[start of Text extract]

Thank you, Howard. As we entered the first quarter of our fiscal year, we’re confident that we have a strong quarter to complete the best year in our history. With our strong product line in storage, CPU, and server we’re well positioned to take advantage over the current IT market trends. In addition, we’re growing in all our geography market and especially in Asia. And finally we’re well prepared for upcoming technology change with innovation that will generate a new demand for Super Micro product. Operator, at this time we’re ready for questions.
Thank you, sir. (Operator Instructions) And we’ll take our first question from Aaron Rakers with Stifel Nicolaus. Aaron Rakers – Stifel Nicolaus: Yeah, thanks guys. Couple – one question and one follow up, I guess. As far as the effects that you guys had cites in this last quarter, I think it was and the timing of some refreshes or some launches from some of your partners and then also the effect both from Japan component supply as well as Japan as a contribution to revenue. Can you help us bridge the effects there quantitatively, how meaningful those items were?
Okay, I mean, yes, (inaudible) CPU around today, although that did almost one month. So there is a shift based on the (inaudible). And as for Japan earthquake, yes, we have some component regarding that impact. However, we have (inaudible) resource and also preparing more safety inventory. So pretty much we had no concerns about Japan earthquake anymore but we say that we for sure have a higher inventory that’s trying make sure to no other impact. Aaron Rakers – Stifel Nicolaus: Okay. And a follow-up from me is on the gross margin line, it would appear that given what you guys are saying about the guidance going into the next quarter, we’re not to assume any kind of real meaningful change in the gross margin line. So first of all, if that’s true – is that true? And then secondly, how should we anticipate the trajectory of gross margin here as you look to continue to ramp your international facilities and importantly looking into 2012 with the Taiwan facility ramp?
Okay. Like, in last couple of quarters, we share with you our Taiwan investment, right, in facility, in R&D, logistic. That for sure we have created some expense for us in short-term. And however, since improving quarter-after-quarter and now the Asia business have been growing, but in the economies of scale in Asia is very small relatively. So I believe we may need another two to three quarter to get a better economies of scale for Asia. Aaron Rakers – Stifel Nicolaus: Thank you.
And next we will hear from Mark Kelleher with Dougherty & Company. Mark Kelleher – Dougherty & Company: Great, thanks for taking the question. You mentioned that you have some strength in the GPU systems in the quarter, the ASPs on servers came down a bit sequentially. Can you talk about which products drives that ASP up and which drive it down and what were some other dynamics there? I would see some of the Blade servers might have pulled it down a bit.
Yeah, Mark, this is Howard. Like I say we had some projects that Charles alluded to a bit. We also have some customers from OEMs and end customers that delayed. So again we do expect some of those projects come back. I mean we are – the systems can vary from multiple thousands of dollars to less. So, the mix really just change for us from some of those customers. Mark Kelleher – Dougherty & Company: Okay and here is my follow-up question to you. I ask the inventory built it’s fairly substantial. Can you be more specific on what’s in there? Is that DRAM? What’s in there?
You are very familiar with these markets. Yes, I mean, there is a tremendous shortage from that Japan earthquake. We are keeping more memory, more hard drive and also more capacitor unless basically a high voltage capacitor to make sure we won’t have a shortage in Q2, I mean June quarter and even in September quarter. Mark Kelleher – Dougherty & Company: Okay, great. Thanks.

[end of Text extract]
[start of Entries shown]

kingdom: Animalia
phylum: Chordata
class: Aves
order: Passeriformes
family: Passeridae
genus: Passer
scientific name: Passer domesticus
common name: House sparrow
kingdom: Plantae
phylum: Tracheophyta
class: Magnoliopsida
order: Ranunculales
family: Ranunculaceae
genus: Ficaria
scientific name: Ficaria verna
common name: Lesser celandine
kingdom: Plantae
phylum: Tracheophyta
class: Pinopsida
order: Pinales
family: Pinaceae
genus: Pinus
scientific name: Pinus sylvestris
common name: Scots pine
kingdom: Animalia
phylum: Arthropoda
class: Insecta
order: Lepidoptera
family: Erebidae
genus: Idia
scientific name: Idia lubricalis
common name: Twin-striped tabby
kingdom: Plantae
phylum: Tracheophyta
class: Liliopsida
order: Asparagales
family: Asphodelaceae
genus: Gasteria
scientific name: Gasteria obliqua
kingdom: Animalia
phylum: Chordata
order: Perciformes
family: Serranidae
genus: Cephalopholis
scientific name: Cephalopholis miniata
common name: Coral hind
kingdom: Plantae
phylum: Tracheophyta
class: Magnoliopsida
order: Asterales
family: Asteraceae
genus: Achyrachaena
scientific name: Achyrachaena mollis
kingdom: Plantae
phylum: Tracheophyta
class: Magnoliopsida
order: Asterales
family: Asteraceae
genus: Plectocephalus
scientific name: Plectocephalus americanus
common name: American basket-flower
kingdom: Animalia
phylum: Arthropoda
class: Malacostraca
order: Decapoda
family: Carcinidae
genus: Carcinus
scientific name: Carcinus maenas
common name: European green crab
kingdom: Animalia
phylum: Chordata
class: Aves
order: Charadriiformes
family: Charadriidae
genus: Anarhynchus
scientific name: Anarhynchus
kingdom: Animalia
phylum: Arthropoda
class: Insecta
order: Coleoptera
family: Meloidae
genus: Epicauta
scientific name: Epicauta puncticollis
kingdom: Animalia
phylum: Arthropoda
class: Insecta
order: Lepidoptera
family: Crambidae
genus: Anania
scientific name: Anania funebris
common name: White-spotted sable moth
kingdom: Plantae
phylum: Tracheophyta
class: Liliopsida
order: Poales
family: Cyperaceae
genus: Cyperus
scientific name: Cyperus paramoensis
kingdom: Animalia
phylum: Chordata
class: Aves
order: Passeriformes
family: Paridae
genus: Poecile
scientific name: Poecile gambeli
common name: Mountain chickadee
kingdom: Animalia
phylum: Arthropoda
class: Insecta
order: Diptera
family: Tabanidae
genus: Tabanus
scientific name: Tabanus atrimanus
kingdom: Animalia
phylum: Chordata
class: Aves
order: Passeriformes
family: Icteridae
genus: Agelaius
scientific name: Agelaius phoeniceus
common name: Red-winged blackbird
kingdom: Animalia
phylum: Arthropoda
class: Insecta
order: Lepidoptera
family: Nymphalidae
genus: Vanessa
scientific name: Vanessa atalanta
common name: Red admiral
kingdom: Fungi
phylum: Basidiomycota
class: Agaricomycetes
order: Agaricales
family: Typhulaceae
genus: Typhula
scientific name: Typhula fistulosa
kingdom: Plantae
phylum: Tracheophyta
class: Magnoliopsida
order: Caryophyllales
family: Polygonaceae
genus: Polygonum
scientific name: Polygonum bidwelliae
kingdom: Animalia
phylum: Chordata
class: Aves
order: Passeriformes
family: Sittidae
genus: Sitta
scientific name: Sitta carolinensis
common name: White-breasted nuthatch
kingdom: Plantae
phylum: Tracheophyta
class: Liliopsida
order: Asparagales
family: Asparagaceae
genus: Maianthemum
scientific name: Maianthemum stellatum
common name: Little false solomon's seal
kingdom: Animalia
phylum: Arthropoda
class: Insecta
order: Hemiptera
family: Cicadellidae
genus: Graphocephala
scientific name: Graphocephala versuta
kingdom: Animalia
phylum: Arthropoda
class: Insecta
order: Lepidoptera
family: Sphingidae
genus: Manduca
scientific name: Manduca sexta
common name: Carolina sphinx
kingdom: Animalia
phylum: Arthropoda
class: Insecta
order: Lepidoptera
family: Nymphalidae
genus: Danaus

[end of Entries shown]

» **Exercise objective**:
Write out the earnings call transcript above word for word, starting at "Yeah, Mark, this" and continuing up to and including "DRAM? What’s in there?".

» **Answer to the task**:
Yeah, Mark, this is Howard. Like I say we had some projects that Charles alluded to a bit. We also have some customers from OEMs and end customers that delayed. So again we do expect some of those projects come back. I mean we are – the systems can vary from multiple thousands of dollars to less. So, the mix really just change for us from some of those customers. Mark Kelleher – Dougherty & Company: Okay and here is my follow-up question to you. I ask the inventory built it’s fairly substantial. Can you be more specific on what’s in there? Is that DRAM? What’s in there?